DISCRIMINAÇÃO

Caso Maria Luiza: após 20 anos, processo ainda tramita na Justiça

Considerada a primeira transexual das Forças Armadas, Maria Luiza Silva foi transferida compulsoriamente para a reserva depois de fazer a cirurgia de redesignação sexual e, agora, briga na Justiça para ter direito à aposentadoria do cargo de subtenente

Renata Nagashima
postado em 22/02/2022 22:00 / atualizado em 22/02/2022 22:08
Maria Luiza da Silva aguarda nova decisão sobre recurso apresentado pela União
 -  (crédito: Diego Bresani/Divulgação)
Maria Luiza da Silva aguarda nova decisão sobre recurso apresentado pela União - (crédito: Diego Bresani/Divulgação)

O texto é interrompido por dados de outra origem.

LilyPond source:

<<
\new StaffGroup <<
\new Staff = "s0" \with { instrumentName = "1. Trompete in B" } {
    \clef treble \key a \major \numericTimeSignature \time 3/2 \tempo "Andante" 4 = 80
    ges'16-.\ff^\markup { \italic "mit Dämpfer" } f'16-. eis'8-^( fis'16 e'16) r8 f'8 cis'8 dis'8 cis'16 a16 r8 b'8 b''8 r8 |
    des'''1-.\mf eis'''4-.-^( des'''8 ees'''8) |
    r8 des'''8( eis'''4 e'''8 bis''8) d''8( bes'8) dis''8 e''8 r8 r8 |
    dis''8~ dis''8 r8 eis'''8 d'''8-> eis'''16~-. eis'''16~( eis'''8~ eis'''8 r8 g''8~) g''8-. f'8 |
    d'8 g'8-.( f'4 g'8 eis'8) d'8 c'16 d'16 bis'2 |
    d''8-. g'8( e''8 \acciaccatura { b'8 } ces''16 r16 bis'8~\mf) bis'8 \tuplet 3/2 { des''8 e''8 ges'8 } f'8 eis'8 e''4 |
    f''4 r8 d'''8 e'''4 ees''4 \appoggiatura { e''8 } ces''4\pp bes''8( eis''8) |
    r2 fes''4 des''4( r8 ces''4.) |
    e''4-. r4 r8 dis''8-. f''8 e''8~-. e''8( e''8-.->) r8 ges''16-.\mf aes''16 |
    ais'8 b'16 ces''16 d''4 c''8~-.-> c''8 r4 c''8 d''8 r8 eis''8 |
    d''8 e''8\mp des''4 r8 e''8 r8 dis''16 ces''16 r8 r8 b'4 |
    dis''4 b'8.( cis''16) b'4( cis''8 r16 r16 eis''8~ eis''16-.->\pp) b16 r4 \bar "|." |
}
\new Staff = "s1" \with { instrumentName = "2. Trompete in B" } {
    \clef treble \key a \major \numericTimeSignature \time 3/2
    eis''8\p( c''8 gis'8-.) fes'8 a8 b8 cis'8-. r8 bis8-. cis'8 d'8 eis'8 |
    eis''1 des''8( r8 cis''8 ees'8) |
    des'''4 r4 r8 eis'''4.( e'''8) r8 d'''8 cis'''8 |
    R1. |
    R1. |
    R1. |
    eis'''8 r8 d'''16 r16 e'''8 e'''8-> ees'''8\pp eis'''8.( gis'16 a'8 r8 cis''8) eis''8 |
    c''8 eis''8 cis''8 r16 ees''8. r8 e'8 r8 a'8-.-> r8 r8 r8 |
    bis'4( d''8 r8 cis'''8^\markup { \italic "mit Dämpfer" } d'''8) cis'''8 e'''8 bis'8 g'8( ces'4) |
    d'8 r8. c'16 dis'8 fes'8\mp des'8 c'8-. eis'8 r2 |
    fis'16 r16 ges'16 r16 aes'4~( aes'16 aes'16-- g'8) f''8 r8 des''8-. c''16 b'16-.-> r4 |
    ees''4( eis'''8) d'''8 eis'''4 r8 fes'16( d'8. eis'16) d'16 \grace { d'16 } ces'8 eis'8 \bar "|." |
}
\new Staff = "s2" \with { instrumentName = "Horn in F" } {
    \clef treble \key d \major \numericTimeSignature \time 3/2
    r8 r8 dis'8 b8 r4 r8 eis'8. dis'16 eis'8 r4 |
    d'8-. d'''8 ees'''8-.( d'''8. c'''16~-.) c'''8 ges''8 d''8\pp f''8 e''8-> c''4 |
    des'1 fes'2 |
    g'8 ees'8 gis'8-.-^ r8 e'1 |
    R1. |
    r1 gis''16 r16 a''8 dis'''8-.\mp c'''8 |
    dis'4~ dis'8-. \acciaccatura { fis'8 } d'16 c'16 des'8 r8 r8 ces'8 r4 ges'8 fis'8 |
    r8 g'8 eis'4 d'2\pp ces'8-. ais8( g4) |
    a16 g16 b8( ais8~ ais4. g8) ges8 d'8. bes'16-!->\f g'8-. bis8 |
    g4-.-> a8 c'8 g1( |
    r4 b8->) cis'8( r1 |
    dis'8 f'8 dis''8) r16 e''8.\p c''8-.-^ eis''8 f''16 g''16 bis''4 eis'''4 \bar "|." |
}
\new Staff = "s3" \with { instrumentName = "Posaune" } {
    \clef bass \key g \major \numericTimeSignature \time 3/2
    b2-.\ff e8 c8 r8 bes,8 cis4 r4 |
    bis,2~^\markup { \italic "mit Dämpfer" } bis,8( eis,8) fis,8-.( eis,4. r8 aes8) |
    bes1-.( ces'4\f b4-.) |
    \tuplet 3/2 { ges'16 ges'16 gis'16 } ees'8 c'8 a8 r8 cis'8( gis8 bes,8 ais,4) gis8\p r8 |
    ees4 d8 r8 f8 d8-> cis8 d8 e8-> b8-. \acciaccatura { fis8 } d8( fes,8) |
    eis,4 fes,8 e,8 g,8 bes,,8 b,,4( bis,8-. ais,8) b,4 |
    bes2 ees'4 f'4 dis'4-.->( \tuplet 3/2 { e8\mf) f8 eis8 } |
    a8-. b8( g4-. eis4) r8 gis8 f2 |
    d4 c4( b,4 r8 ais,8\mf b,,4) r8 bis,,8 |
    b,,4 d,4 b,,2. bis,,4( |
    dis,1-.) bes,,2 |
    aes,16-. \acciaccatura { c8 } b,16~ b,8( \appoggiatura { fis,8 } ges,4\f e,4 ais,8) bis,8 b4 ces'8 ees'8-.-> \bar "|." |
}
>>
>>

Depois de uma longa batalha que chegou ao Superior Tribunal de Justiça (STJ), Maria Luiza da Silva, 61 anos, considerada a primeira transexual das Forças Armadas, corre risco de perder esse reconhecimento. Isso porque, mais uma vez, a União recorreu da decisão que permitiu à militar se aposentar como subtenente. Há 20 anos, ela luta por um direito que lhe foi tomado: o de continuar a servir na Força Aérea Brasileira (FAB). No entanto, em 2000, acabou transferida compulsoriamente para a reserva, logo após passar pelo processo de redesignação sexual.

"Eu decidi libertar a Maria Luiza de dentro de mim, e a FAB não aceitou isso. Fui aposentada por discriminação. Não queriam deixar uma pessoa trans na ativa", relatou ao Correio. Afastada aos 39 anos, ela não aceitou a decisão e entrou na Justiça. "Sempre fui militar padrão e exemplar, no topo do ranking da graduação, de desempenho e comportamento. Eu queria voltar, mas, quando a decisão me autorizando a voltar para a ativa saiu, passei para a reforma novamente, porque tinha atingido a idade-limite. Isso me abalou muito, porque tenho muito amor pela profissão e pela aeronáutica", lamentou.

A última atualização do caso no STJ ocorreu em dezembro, quando a Corte ratificou uma decisão de abril em que a Segunda Turma, por unanimidade, confirmou a decisão que confirmou a entrada de Maria Luiza na reserva como subtenente, último posto assumido pela militar no quadro de praças.

Decisões

À época, o colegiado negou recurso da União, que tentava derrubar a decisão do relator, Herman Benjamin. Em junho de 2020, o ministro considerou legítimo que, na reserva após fazer a cirurgia de redesignação sexual, a militar recebesse vencimentos correspondentes à aposentadoria integral do cargo de subtenente. Para o magistrado, a FAB tirou de Maria Luiza o direito de progredir na carreira devido a um ato administrativo "ilegal, nulo e baseado em irrefutável discriminação".

Os demais integrantes da turma tiveram o mesmo entendimento e acrescentaram que a ex-militar tinha direito de permanecer no imóvel funcional da Força Aérea até que obtivesse os valores integrais dos depósitos da aposentadoria como subtenente. Além disso, o colegiado determinou que a União reembolsasse Maria Luiza por uma multa imposta em virtude de ocupação considerada irregular do imóvel.

"Agora, o processo está no STJ e aguarda definição do cargo pelo qual ela será aposentada. A Corte decidiu, mas a União entrou com novo recurso, que não foi julgado ainda. Só vamos conseguir colocar um fim nisso quando a União parar de recorrer", afirmou Max Telesca, advogado da militar.

Diante de um processo que se arrasta há décadas, Maria Luiza anseia pelo término da morosa disputa judicial. "Isso vai até quando? Eu não posso mais esperar. Vou fazer 62 anos. Falta tão pouco para colocar um ponto final nisso, e é necessário colocar. A transfobia tem de acabar no nosso mundo", completou a militar.

A reportagem aguarda posicionamento da Advocacia-Geral da União (AGU) sobre o caso.